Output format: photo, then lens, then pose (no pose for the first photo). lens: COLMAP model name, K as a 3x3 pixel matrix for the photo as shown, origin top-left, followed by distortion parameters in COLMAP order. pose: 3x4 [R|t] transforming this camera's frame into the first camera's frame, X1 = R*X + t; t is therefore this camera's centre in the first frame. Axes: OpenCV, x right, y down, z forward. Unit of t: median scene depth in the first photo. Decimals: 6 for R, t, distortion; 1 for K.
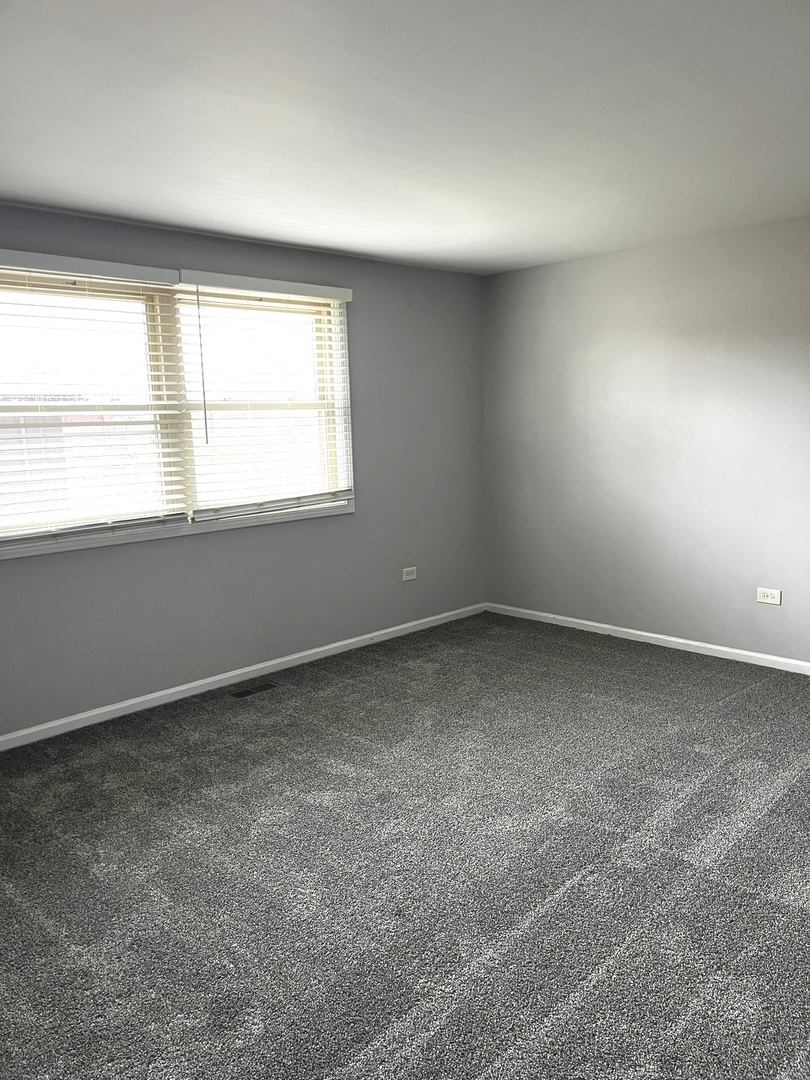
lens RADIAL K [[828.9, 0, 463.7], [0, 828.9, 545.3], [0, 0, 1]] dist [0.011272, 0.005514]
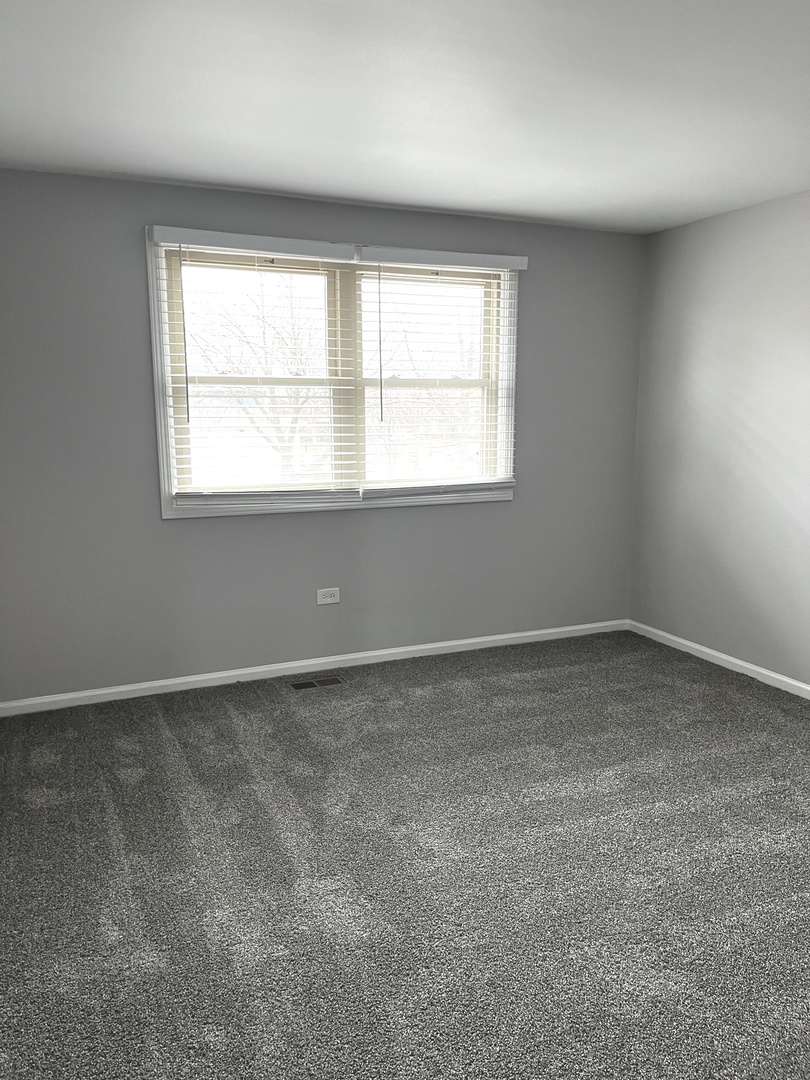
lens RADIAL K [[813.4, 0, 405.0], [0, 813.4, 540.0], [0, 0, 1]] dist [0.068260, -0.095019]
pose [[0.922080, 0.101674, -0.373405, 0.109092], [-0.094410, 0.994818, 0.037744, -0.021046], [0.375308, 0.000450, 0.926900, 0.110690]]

□ □ □

## Exercise requirements
Reproduce every line of the listing, swapping "top-left" for "upper-left" and changing nothing else. Omit the pictures from your answer.

## Solved problem
Output format: photo, then lens, then pose (no pose for the first photo). lens: COLMAP model name, K as a 3x3 pixel matrix for the photo as shown, origin upper-left, followed by distortion parameters in COLMAP order. pose: 3x4 [R|t] transforming this camera's frame into the first camera's frame, X1 = R*X + t; t is therefore this camera's centre in the first frame. Axes: OpenCV, x right, y down, z forward. Unit of t: median scene depth in the first photo. Decimals: 6 for R, t, distortion; 1 for K.
lens RADIAL K [[828.9, 0, 463.7], [0, 828.9, 545.3], [0, 0, 1]] dist [0.011272, 0.005514]
lens RADIAL K [[813.4, 0, 405.0], [0, 813.4, 540.0], [0, 0, 1]] dist [0.068260, -0.095019]
pose [[0.922080, 0.101674, -0.373405, 0.109092], [-0.094410, 0.994818, 0.037744, -0.021046], [0.375308, 0.000450, 0.926900, 0.110690]]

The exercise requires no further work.